Where It All Goes Down
A Whole Lotta Snow, and Super Chilly
You could definitely argue that along with our main man, the setting is the most important thing in this story. The story is set in the Yukon during the great Klondike Gold Rush, when over 100,000 people flocked to Canada's Yukon Territory in search of instant fortune. This mass migration brought a lot of young men into a very harsh wilderness, and a fair few of them had now idea how brutal their lives would become.
You can tell how important the setting is by how much London devotes himself to describing the cold wind and the ice crusting over the man's face: "The man's red beard and moustache were likewise frosted, but more solidly, the deposit taking the form of ice and increasing with every warm, moist breath he exhaled. Also, the man was chewing tobacco, and the muzzle of ice held his lips so rigidly that he was unable to clear his chin when he expelled the juice" (7). There's no way this story would be the classic it is if London wasn't so good at making you feel the chill of the air, and making you flex your hands to remind yourself you can still use them.

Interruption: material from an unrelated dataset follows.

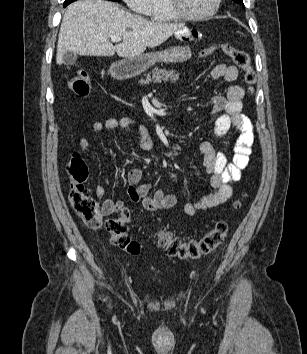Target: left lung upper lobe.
<instances>
[{"label":"left lung upper lobe","mask_w":307,"mask_h":354,"mask_svg":"<svg viewBox=\"0 0 307 354\" xmlns=\"http://www.w3.org/2000/svg\"><path fill=\"white\" fill-rule=\"evenodd\" d=\"M236 3H242V5L244 6L243 4V0H234Z\"/></svg>","instance_id":"left-lung-upper-lobe-1"}]
</instances>
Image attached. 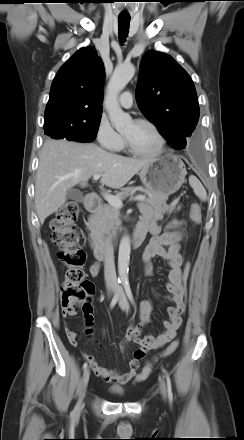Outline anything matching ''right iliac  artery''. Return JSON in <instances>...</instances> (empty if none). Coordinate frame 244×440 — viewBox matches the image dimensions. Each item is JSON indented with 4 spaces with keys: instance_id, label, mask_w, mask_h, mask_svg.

From the bubbling warm spring pools to the spruce tree that dumps snow onto the man's fire, the setting is constantly working against our man, whether it be through the "traps" of the hidden spring pools or the spruce that "capsize[s] its load of snow […] spreading out and enveloping the whole tree [until it] descend[s] without warning upon the man and the fire, and the fire [is] blotted out!" (23). The man tries his best to overcome nature, and actually does a pretty good job.
The setting is supposed to make not just a physical impression on us, but a spiritual and philosophical impression, too. It should take us out of our world of everyday comforts and remind us that somewhere out there is a harsh, unforgiving, and vast wilderness. From the very beginning, we learn that the day is not only "cold and gray," but "exceedingly cold and gray" (1), a permanent twilight with "no sun nor hint of sun, though there was not a cloud in the sky" (1). Sometimes, it can even seem like London's setting isn't even on the planet Earth, but some sort of frozen planet like Hoth in The Empire Strikes Back.
The narrator gives us a hint at how we should respond to this wilderness, suggesting that we should avoid the man's "trouble" by learning to appreciate our surroundings. Above all, we should allow ourselves to approach the Yukon setting with "imagination" (3). It should make us "meditate upon [our] frailty as a creature of temperature, and upon man's frailty in general, able only to live within certain limits of heat and cold" and eventually take us into "the conjectural field of immortality and man's place in the universe" (3). But if you're not into all that heavy philosophical thinking, feel free to plow ahead into the Yukon wilderness with our main character, thinking only of biscuits and bacon. Just be prepared not to come out the other end.